* [Try it]:
Write what comes next in the page text about finding the most recently updated file in a folder with Python, picking up after its last sentence.

* [Page text]:
I have tried this solution:
How to get the latest file in a folder using python
The code I tried is:
import glob
import os
list_of_files = glob.glob('/path/to/folder/**/*.csv')
latest_file = max(list_of_files, key=os.path.getctime)
print (latest_file)
I received the output with respect to the Windows log of timestamp for the files.
But I have maintained a log separate for writing files in the respective sub-folder.
When I opened the log I see that the last updated file was not what the Python code has specified.
I was shocked as my complete process was depending upon the last file written.
Kindly, let me know what I can do to get the last updated file through Python
I want to read the file which is updated last, but as windows is not prioritizing the updation of the file Last modified, I am not seeing any other way out.
Does anyone has any other way to look out for it?
In linux, os.path.getctime() returns the last modified time, but on windows it returns the creation time. You need to use os.path.getmtime to get the modified time on windows.

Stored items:
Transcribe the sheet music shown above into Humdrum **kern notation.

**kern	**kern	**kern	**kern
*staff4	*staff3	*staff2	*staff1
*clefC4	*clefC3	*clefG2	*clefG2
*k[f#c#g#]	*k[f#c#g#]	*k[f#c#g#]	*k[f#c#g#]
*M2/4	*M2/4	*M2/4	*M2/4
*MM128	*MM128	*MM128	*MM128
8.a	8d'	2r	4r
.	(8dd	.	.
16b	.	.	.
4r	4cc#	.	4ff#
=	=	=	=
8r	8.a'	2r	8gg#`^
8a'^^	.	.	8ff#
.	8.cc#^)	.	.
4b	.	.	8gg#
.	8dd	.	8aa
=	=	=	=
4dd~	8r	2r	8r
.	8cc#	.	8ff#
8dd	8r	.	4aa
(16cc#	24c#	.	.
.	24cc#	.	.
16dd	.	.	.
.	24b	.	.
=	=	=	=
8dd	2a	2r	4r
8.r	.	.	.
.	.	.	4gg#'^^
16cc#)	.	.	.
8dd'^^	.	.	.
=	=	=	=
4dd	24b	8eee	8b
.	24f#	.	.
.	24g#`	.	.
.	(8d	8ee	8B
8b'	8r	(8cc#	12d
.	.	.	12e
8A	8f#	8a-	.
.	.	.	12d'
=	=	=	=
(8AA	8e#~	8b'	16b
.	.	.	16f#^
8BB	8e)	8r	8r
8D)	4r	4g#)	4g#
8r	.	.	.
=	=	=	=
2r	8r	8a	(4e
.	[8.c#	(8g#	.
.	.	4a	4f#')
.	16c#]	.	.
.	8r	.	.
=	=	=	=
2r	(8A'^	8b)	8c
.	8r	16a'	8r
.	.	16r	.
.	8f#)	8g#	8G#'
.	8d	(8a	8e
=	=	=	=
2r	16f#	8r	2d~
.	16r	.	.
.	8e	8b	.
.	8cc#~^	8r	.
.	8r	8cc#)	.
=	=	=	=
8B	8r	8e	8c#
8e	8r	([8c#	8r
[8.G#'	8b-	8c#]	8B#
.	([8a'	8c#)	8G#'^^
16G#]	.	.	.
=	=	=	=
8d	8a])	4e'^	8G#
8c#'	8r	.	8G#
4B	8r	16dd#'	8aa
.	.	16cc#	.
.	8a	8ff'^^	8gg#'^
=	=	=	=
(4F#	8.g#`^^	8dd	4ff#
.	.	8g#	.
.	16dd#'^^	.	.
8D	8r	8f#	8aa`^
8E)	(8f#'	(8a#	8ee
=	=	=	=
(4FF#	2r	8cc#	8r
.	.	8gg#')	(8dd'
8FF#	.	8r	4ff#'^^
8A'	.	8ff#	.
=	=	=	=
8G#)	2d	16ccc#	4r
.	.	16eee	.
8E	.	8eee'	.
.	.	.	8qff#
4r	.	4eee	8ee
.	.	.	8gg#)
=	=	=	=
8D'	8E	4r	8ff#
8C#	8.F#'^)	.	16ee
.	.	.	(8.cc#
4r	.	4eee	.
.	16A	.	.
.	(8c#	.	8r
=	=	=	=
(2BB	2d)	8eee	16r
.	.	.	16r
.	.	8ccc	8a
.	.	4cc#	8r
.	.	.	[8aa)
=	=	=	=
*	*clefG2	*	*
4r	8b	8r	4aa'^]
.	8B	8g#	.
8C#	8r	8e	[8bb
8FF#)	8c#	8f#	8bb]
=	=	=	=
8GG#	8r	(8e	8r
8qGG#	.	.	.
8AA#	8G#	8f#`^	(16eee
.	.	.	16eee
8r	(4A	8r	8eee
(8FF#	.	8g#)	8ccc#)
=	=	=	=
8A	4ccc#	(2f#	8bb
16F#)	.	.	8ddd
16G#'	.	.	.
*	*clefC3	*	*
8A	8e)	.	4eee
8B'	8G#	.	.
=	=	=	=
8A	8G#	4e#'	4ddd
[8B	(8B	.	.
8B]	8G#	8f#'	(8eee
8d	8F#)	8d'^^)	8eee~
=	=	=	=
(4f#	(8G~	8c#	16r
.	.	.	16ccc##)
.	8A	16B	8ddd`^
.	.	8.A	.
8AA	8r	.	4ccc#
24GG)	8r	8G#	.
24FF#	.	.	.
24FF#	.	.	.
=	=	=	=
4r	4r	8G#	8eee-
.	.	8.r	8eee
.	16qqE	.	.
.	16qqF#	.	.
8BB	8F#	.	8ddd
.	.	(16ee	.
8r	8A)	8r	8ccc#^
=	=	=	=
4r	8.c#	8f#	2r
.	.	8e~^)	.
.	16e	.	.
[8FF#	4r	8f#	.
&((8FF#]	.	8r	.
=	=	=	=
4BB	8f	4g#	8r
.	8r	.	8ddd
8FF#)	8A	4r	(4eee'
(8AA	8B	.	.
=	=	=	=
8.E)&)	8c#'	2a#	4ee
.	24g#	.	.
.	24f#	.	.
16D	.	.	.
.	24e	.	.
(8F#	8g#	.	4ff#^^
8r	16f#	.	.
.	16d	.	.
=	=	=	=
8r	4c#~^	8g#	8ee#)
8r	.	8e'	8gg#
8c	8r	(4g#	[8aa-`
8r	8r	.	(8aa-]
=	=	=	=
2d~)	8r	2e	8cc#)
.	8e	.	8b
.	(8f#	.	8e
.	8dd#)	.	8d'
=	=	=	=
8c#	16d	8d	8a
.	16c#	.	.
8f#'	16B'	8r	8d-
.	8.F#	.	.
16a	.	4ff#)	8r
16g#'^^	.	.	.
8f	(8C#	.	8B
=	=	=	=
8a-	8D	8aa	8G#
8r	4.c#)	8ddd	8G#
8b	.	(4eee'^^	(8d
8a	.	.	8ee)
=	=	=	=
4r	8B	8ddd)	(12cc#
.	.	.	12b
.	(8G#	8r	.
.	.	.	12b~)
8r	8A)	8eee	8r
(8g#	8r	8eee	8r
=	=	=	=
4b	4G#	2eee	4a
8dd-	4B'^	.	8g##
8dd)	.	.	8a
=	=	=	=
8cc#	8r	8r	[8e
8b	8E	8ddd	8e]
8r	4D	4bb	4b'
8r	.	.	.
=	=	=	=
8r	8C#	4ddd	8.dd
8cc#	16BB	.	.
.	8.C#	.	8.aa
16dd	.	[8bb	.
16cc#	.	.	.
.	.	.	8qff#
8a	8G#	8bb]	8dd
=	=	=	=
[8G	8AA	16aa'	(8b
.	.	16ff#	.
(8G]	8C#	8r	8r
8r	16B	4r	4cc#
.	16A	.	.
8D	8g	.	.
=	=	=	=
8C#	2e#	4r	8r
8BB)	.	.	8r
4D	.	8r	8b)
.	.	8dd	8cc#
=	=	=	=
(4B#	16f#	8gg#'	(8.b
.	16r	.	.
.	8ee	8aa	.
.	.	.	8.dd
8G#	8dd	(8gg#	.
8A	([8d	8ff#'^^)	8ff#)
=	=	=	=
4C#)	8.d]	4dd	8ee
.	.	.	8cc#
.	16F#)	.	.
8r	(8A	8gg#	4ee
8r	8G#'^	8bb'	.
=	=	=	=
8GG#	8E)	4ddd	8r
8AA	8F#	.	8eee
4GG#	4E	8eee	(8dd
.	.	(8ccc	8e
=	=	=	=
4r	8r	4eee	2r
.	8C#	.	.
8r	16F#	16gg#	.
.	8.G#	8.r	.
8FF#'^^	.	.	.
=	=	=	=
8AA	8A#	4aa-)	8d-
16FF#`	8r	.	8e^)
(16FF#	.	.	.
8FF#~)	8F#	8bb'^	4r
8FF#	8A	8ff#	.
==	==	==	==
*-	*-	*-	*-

* [Task output]:
import glob
import os
list_of_files = glob.glob('/path/to/folder/**/*.csv')
latest_file = max(list_of_files, key=os.path.getmtime)
print (latest_file)
This code should work for you.
os.path.getctime is the creation time of the file - it seems you want os.path.getmtime which is the modification time of the file, so, try:
latest_file = max(list_of_files, key=os.path.getmtime)
and see if that does what you want.
Related
I am using the following code to try and find the most up to date file in a folder.
However i am getting a funny character back
The actual file is called G:\\foo\\example - YTD.zip
# Identify the file with the latest create timestamp
list_of_files = glob.glob('G:\\foo\\\\*.zip')
latest_file = max(list_of_files, key=os.path.getctime)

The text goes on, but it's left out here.